Hunger in the Land of the Big Mac
A shocking headline from a Swiss newspaper reads (Berner Zeitung) “Hunger in the Land of the Big Mac.” Though the article is in German, the pictures are worth 1,000 words and need no translation. Given the fact that the Swiss virtually eliminated hunger, how do we as Americans think they will view these pictures, to which the American population has apparently been desensitized.
Two mothers collecting food boxes from the charity Feed the Children.
Perhaps the only way for us to remember what we really look like in America is to see ourselves through the eyes of others. While it is true that we can all be proud Americans, surely we don't have to be proud of the broken American social safety net. Surely we can do better than that. Can a European-style social safety net rescue the American working and middle classes from GOP and Tea Party warfare?
Response from a reader:
Now you know why I understand the lure – and wisdom -- of socialism.  Few things frustrate me as much as the average American’s anathema towards spending enough of our income to strengthen our social safety net.
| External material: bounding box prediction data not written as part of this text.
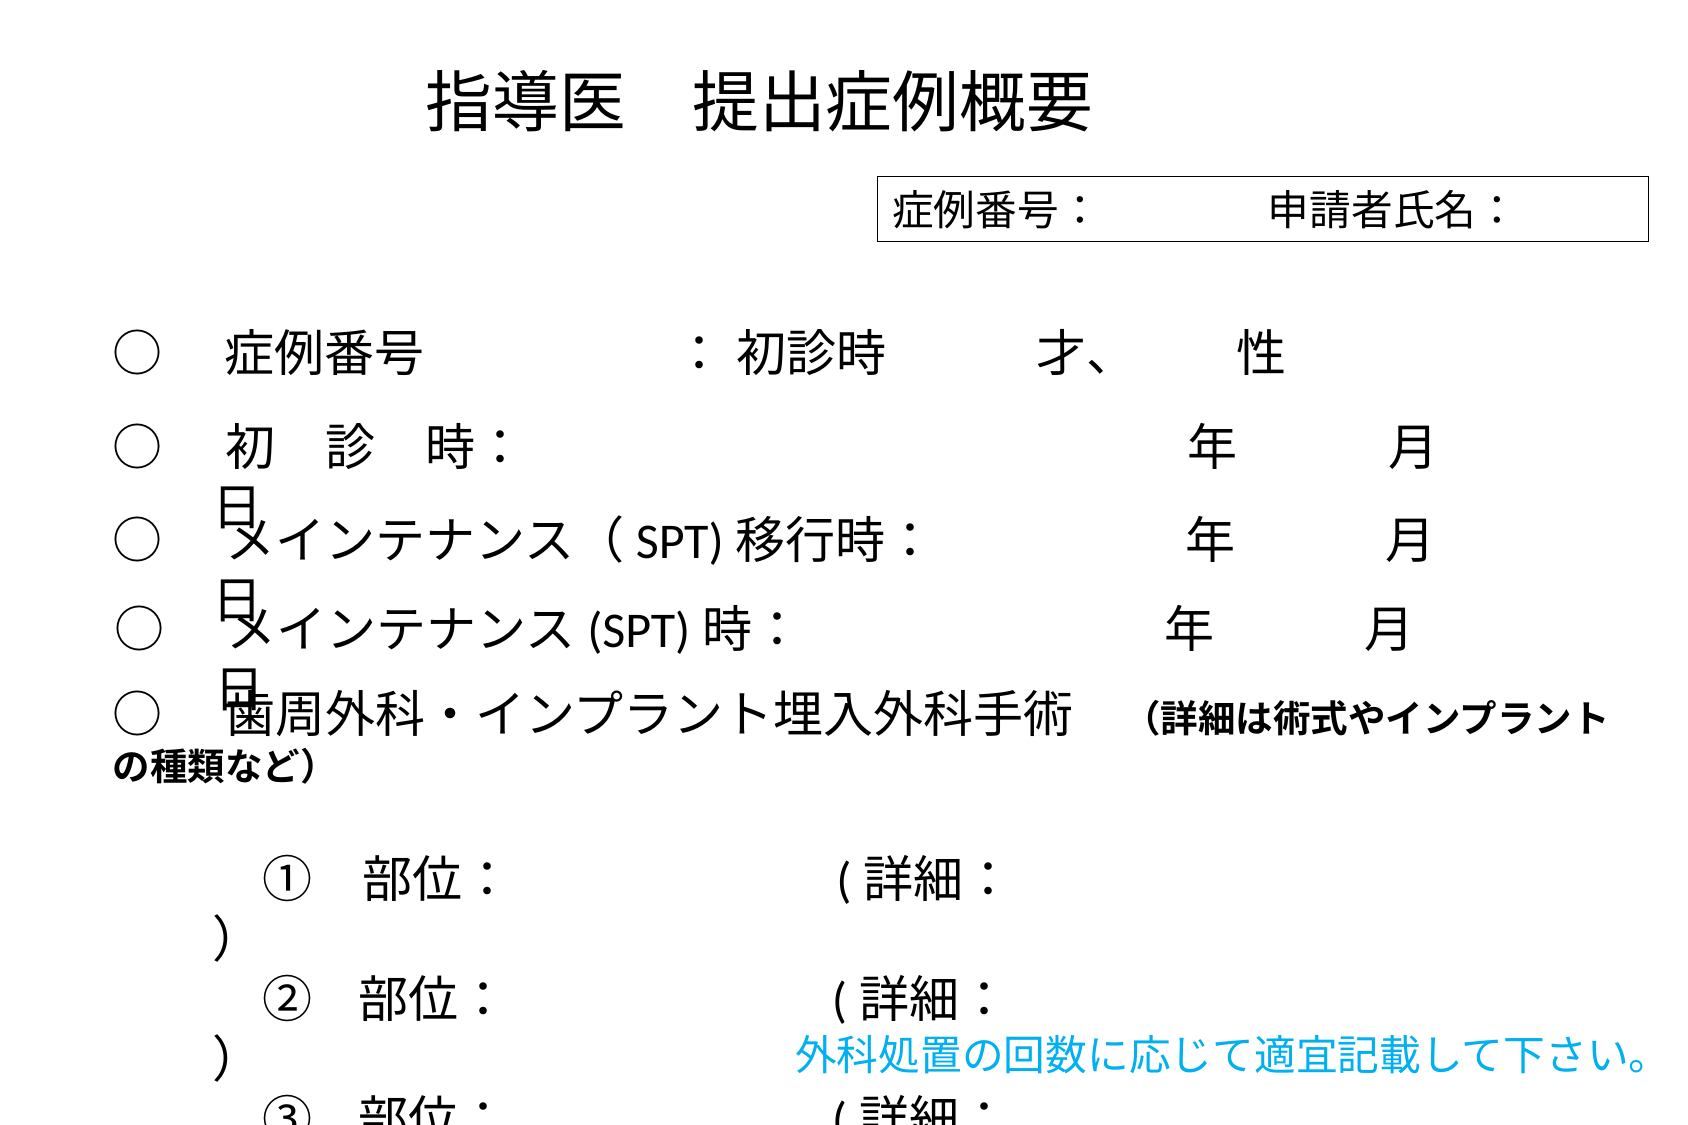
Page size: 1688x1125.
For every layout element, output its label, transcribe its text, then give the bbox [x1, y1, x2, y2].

text_box ○ メインテナンス（SPT)移行時： 年 月 日 [98, 501, 1505, 637]
text_box ○ 初 診 時： 年 月 日 [98, 407, 1505, 501]
text_box 症例番号： 申請者氏名： [877, 176, 1649, 242]
text_box ○ 症例番号 ： 初診時 才、 性 [98, 313, 1657, 389]
text_box 指導医 提出症例概要 [347, 52, 1305, 148]
text_box ○ メインテナンス(SPT)時： 年 月 日 [99, 589, 1506, 725]
text_box ○ 歯周外科・インプラント埋入外科手術 （詳細は術式やインプラントの種類など） ① 部位： (詳細： ） ② 部位： (詳細： ） ③ 部位： (詳細： ） [98, 675, 1649, 1125]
We have never learned – nor do we want to accept the idea – that we are no stronger than our weakest link, that link being anyone of us who has “fallen through the cracks.”  We refuse to accept the moral responsibility for our fellow citizens, preferring to blame the unfortunate for laziness or shiftlessness or failure to plan properly for his/her welfare.  
Yes, those things occur but the average person prefers to hold his/her head up as a productive member of society.  Sometimes no matter how motivated a person is, bad things beyond our control happen.  Those of us secure in our own little world fail to see or accept this.  For a nation that calls itself  “Christian,” we have failed to learn one of the things that Christ spoke of repeatedly – treating our neighbor as ourselves. 
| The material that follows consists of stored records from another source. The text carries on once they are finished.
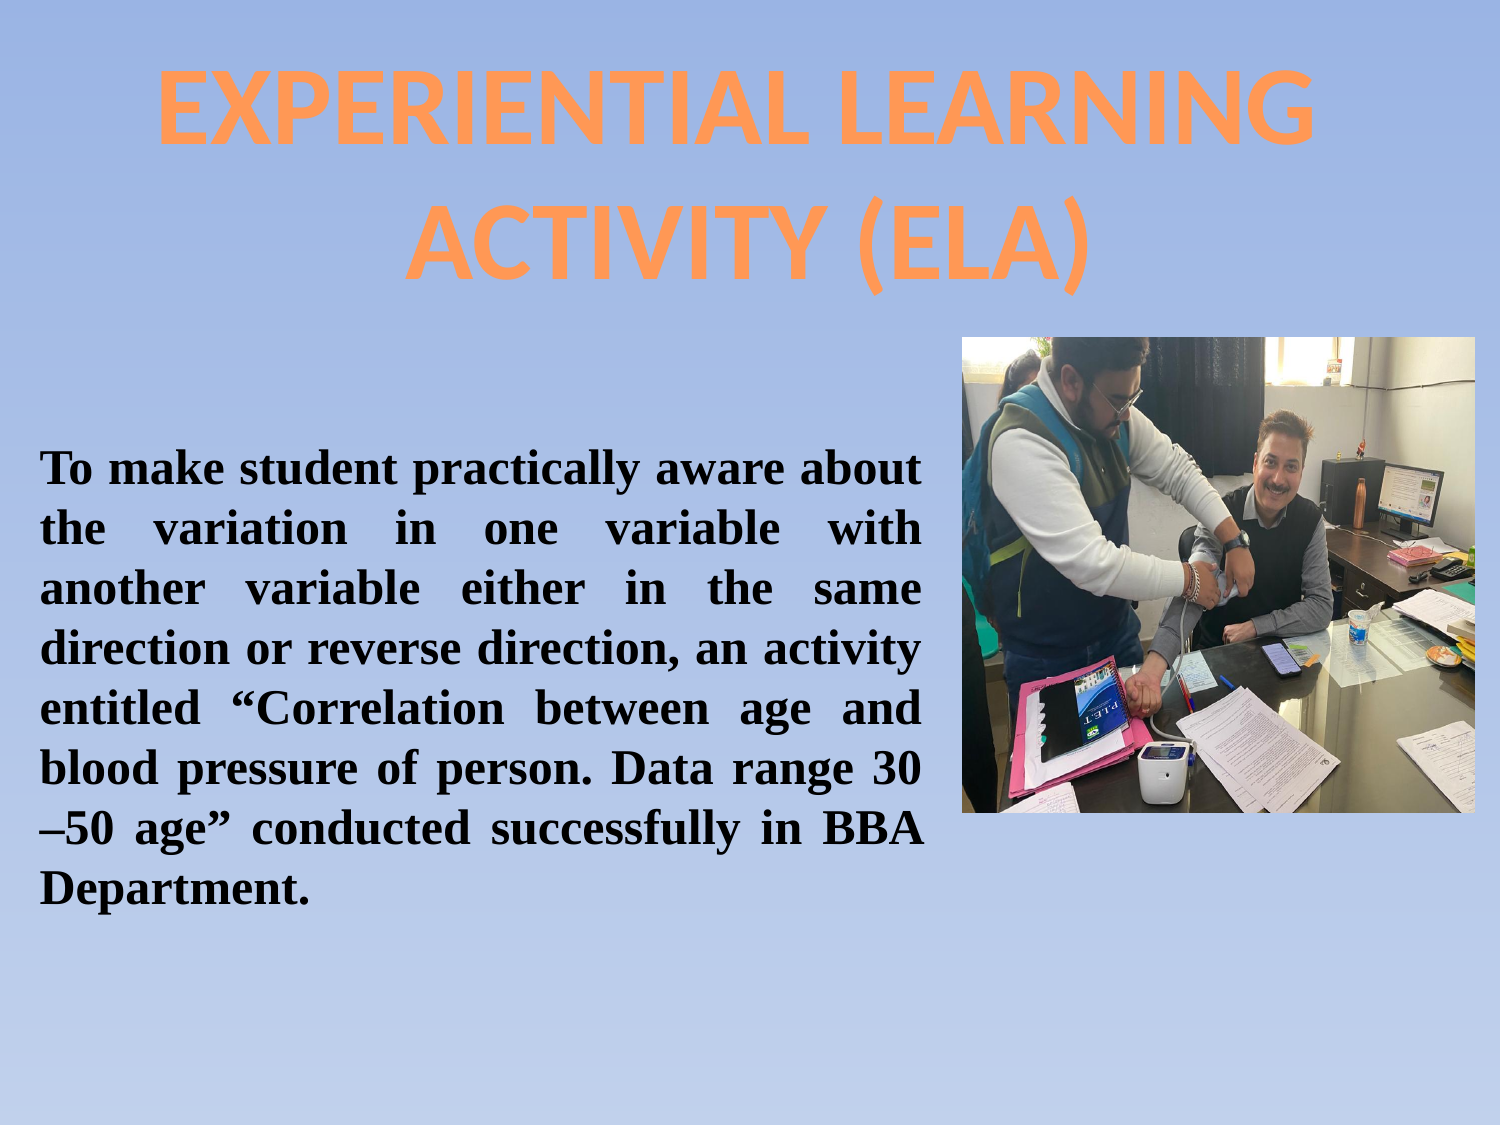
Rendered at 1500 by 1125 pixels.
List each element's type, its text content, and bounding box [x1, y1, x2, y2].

picture [962, 337, 1476, 813]
text_box EXPERIENTIAL LEARNING ACTIVITY (ELA) [37, 24, 1438, 310]
text_box To make student practically aware about the variation in one variable with another variable either in the same direction or reverse direction, an activity entitled “Correlation between age and blood pressure of person. Data range 30 –50 age” conducted successfully in BBA Department. [24, 287, 938, 1103]
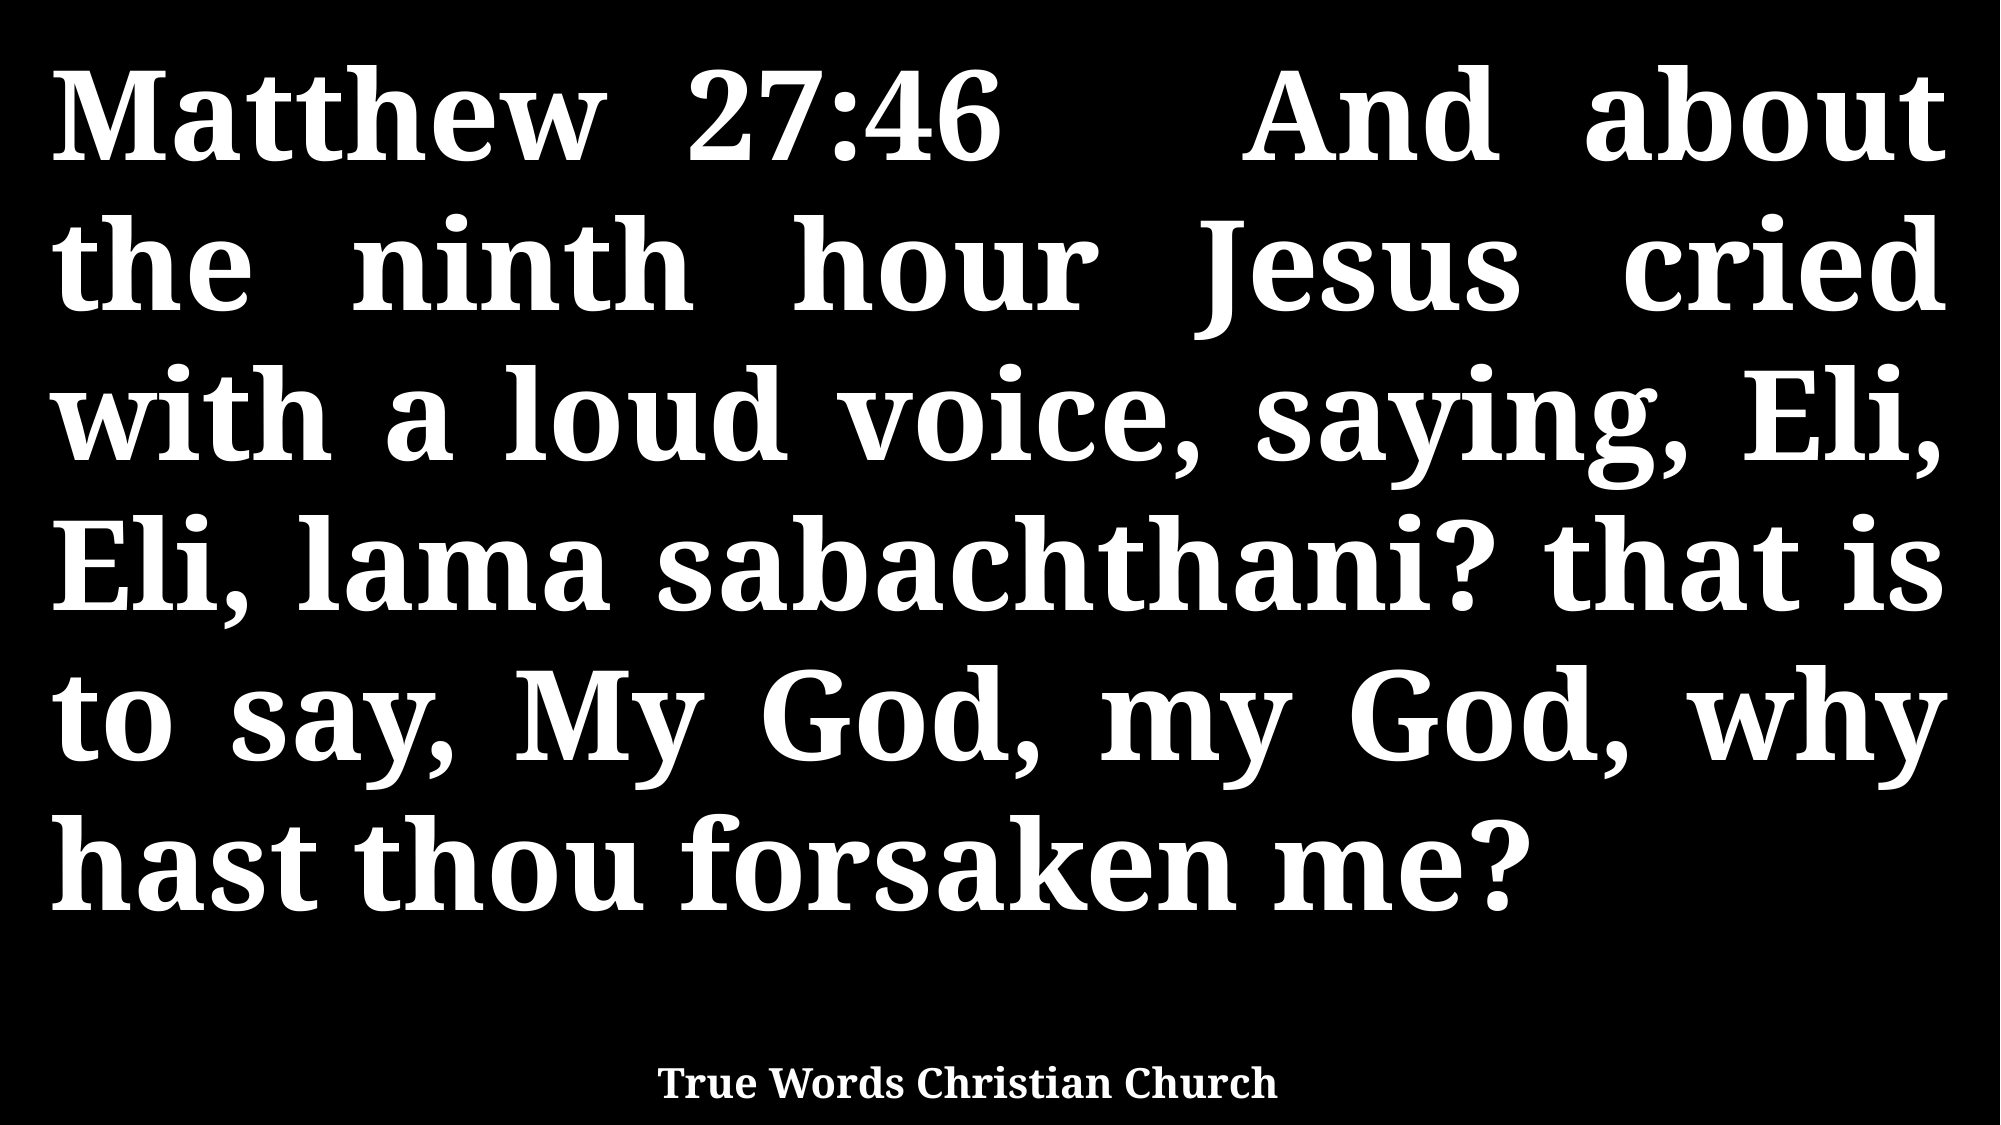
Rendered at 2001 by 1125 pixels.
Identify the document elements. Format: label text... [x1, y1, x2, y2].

text_box True Words Christian Church [642, 1049, 1294, 1114]
text_box Matthew 27:46 And about the ninth hour Jesus cried with a loud voice, saying, Eli, Eli, lama sabachthani? that is to say, My God, my God, why hast thou forsaken me? [35, 28, 1965, 943]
We think of ourselves as a generous nation – witness the Marshall Plan for Europe after WWII or our willingness to donate to the Red Cross when the latest disaster strikes.  Yet we shriek like mad at the prospect of shelling out enough of our income to provide universal health care or unemployment benefits that do not expire.  In this we are a “band-aid” people.  
We are unwilling to see the USA as it truly is, where corporate prosperity and capitalism run amok are never-ending threats to democracy.  Our tendency to allow the wealthiest among us to become even wealthier has happened again and again in our history, yet most of us know so little about our history that we do not recognize this fact, or we are too dishonest to admit it and work to change it.  
We need look no further than both Roosevelts – bluebloods if ever there ever was one -- yet both showed great concern for the most unfortunate among us.  Somehow or other, we’ve got to accept the idea that a strong federal government is better by far than the piecemeal social care we practice.  
Rampant nationalism in Europe is one of its ongoing and biggest problems, and its major threat to European unity.  But the EU’s “social contract” with its citizens puts ours to shame.   
I don’t know about you – and I’ve never breathed this to a living soul – but when I see the mess this country is in, I am thankful that my remaining time on earth is short.  I’m not sure I could stand the agony of seeing the country I have loved life-long come apart at the seams.  Yet this is exactly what will happen if we do not get our act together.